I. DISCRETION IN RULEMAKING PROCEDURE

Section 4 (a) and (b) of the Administrative Procedure Act indicate the requirements for public notification and participation. These requirements are, however, generally applicable only to substantive rulemaking.

____________________
1
STAFF OF HOUSE COMM. ON GOVERNMENT OPERATIONS, 85TH CONG., 1ST SESS., SURVEY AND STUDY OF ADMINISTRATIVE ORGANIZATION, PROCEDURE AND PRACTICE IN THE FEDERAL AGENCIES (Comm.

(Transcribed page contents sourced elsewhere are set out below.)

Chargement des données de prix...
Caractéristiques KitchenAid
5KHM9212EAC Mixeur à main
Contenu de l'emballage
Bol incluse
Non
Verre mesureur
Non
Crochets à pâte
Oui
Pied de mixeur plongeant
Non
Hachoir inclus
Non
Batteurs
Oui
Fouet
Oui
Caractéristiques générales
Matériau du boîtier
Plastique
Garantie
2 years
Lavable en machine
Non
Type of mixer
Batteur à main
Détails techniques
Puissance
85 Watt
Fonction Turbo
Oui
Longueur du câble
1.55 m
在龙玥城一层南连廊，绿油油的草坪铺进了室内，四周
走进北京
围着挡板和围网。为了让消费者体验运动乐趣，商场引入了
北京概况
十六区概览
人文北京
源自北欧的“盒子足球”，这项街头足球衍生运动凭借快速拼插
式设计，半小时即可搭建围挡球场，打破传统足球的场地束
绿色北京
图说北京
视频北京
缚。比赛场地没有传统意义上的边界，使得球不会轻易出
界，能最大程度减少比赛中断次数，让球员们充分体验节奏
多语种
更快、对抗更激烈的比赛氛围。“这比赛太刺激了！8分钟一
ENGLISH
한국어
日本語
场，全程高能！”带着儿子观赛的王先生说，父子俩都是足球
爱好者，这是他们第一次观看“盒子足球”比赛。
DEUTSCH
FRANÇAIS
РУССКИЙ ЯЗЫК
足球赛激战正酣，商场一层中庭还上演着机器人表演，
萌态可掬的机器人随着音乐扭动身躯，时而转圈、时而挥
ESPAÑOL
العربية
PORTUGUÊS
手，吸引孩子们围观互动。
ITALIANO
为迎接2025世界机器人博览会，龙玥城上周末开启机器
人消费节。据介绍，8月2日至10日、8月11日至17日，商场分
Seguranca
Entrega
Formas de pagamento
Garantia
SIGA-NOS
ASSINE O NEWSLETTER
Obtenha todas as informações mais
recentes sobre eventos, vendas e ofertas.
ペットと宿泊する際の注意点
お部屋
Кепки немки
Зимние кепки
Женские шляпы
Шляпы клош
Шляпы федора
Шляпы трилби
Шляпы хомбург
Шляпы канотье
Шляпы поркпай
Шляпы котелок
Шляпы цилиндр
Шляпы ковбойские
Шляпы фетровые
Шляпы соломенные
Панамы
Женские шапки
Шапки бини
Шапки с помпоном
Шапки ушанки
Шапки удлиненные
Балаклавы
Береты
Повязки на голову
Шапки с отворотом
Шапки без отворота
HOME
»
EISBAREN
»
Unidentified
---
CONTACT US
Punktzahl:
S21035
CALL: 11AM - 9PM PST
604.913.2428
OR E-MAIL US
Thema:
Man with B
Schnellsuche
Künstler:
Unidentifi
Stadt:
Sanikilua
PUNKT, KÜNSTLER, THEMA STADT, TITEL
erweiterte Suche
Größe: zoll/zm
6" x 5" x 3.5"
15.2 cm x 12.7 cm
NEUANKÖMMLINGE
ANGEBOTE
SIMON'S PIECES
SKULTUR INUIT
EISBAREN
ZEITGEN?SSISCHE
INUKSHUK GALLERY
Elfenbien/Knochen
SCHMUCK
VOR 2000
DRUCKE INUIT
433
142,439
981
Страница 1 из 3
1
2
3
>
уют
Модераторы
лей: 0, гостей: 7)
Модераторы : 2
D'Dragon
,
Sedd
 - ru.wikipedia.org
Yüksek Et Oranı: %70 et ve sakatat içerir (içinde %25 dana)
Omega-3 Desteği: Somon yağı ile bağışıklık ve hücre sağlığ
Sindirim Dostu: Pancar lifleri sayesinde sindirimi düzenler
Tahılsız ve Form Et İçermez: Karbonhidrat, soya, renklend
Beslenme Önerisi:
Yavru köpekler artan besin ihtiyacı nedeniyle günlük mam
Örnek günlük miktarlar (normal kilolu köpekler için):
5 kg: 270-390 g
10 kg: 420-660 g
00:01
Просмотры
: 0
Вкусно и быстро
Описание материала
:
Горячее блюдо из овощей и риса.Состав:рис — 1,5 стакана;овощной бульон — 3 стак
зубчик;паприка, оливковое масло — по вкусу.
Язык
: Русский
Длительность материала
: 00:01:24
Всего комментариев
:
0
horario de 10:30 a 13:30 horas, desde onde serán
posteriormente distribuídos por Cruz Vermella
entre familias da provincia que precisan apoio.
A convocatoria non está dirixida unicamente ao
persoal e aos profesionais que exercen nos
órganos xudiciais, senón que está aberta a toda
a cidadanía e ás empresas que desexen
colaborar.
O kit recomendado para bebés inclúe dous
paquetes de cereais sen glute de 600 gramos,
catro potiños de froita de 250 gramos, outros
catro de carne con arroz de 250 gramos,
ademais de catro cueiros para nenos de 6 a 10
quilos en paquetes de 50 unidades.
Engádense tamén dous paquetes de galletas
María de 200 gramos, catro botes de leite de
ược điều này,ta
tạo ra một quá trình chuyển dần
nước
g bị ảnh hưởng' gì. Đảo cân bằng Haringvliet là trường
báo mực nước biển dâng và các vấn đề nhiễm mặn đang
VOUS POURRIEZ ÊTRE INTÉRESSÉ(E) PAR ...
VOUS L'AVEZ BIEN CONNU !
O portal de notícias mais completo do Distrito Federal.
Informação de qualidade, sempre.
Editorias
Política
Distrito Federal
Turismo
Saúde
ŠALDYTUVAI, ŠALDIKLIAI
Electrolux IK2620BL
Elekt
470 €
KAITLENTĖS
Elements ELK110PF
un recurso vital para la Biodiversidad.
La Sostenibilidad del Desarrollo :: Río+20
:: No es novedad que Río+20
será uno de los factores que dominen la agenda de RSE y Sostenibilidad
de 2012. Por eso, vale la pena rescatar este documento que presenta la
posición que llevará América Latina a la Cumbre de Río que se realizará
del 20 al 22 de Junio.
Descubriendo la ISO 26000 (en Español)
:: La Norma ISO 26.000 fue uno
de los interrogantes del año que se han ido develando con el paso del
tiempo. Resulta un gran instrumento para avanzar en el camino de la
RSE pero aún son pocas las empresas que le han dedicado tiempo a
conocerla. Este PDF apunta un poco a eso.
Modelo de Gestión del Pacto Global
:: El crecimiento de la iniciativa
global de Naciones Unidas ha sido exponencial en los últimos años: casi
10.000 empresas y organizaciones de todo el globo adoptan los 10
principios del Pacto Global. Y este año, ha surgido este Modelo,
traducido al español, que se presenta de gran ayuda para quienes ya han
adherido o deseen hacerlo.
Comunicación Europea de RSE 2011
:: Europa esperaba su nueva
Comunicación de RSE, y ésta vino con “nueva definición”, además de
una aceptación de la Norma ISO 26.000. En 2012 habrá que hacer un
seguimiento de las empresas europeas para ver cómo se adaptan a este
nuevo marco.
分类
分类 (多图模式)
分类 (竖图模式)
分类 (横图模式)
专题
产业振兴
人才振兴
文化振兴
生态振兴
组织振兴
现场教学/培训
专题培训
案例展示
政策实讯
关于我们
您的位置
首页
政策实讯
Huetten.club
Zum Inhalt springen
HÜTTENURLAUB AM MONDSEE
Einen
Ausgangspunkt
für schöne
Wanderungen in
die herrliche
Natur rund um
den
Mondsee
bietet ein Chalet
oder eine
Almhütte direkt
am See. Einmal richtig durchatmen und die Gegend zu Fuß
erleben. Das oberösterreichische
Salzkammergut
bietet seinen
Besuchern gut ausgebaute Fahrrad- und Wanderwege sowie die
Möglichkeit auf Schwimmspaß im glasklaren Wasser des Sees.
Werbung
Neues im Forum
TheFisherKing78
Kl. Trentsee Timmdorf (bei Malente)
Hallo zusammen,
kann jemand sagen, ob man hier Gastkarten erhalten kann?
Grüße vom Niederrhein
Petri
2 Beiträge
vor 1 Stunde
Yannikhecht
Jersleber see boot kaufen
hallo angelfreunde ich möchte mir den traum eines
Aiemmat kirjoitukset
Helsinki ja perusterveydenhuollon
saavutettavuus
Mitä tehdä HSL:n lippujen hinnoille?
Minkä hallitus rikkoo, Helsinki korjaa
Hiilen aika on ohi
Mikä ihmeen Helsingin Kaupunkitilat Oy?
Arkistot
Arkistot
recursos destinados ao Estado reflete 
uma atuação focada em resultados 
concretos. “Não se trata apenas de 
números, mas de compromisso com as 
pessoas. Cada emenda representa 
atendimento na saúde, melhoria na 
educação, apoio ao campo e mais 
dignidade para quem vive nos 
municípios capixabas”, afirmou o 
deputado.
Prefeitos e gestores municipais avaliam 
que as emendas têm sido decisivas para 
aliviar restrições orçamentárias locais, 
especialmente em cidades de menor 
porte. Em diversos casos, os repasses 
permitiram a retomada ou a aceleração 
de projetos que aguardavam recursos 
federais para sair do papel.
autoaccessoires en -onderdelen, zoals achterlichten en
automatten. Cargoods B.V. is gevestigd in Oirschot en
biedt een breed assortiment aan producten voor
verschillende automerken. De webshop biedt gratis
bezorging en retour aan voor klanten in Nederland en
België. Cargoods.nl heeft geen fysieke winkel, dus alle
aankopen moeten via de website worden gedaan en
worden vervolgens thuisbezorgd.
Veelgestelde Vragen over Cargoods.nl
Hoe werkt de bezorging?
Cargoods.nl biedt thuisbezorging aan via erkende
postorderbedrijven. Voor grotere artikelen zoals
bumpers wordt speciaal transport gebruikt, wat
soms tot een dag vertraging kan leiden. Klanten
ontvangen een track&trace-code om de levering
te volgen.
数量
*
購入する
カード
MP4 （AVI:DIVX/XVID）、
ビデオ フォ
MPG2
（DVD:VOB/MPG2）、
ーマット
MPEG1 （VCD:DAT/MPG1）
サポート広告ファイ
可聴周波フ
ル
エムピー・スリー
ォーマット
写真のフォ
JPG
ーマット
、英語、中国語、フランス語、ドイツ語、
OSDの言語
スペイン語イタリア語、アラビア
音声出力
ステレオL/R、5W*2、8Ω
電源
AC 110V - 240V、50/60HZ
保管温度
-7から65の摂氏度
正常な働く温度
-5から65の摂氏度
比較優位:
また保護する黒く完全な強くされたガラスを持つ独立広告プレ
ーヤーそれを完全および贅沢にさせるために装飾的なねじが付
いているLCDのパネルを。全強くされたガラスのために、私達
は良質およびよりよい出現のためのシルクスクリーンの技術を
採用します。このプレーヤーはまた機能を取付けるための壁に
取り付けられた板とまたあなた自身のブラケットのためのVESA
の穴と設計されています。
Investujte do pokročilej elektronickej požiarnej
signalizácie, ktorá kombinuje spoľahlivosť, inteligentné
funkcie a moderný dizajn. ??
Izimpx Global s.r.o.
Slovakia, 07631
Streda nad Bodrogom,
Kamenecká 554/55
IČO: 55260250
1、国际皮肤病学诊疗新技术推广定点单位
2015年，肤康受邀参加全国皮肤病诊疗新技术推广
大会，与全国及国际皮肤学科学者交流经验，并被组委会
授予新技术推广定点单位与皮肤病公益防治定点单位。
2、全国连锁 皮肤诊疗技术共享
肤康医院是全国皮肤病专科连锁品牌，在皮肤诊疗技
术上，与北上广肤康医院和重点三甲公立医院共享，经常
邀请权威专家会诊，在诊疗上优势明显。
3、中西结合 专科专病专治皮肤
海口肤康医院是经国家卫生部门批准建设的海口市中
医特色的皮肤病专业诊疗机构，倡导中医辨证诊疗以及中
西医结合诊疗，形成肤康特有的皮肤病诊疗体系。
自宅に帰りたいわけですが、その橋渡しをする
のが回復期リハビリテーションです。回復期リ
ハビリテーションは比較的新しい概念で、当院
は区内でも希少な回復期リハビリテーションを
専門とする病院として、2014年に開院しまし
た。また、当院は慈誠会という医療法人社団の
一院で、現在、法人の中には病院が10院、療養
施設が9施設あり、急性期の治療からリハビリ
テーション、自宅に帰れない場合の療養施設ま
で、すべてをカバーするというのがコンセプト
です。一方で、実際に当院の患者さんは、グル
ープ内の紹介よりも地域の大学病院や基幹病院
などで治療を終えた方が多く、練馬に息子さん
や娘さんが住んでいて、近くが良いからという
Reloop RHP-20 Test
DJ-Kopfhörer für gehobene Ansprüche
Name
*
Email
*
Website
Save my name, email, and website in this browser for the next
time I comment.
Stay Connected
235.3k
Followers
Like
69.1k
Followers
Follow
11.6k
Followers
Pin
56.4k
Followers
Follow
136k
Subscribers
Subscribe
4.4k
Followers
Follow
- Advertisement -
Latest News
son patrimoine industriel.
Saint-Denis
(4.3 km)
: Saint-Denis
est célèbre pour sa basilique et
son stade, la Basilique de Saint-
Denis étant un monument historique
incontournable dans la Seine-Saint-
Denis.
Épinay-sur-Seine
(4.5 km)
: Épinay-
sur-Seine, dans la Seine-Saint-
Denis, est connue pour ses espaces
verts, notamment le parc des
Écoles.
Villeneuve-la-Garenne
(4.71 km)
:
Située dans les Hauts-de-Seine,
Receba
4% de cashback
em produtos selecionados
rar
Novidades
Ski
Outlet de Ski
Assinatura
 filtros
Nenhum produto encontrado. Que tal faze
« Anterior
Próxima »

Print 1957) [hereinafter cited as the Dawson ommittee Survey ]. The writer gratefully thanks Victor Rosenblum, former counsel to the Dawson Committee, for making available to him the unanalyzed data compiled in the survey.
2
According to data available in ADMINISTRATIVE CONFERENCE OF THE U.S., STATISTICAL DATA RELATING TO ADMINISTRATIVE PROCEEDINGS ( 1962), these 7 agencies heard approximately 2,781 of the 3,000 ratemaking-rulemaking proceedings of 1961. They heard 2,285 of the 2,621 disciplinary-suspension-revocation adjudications (excluding 951 suspension and revocation of seamen licenses by the Coast Guard), and they heard 5,581 of 5,955 licensing proceedings.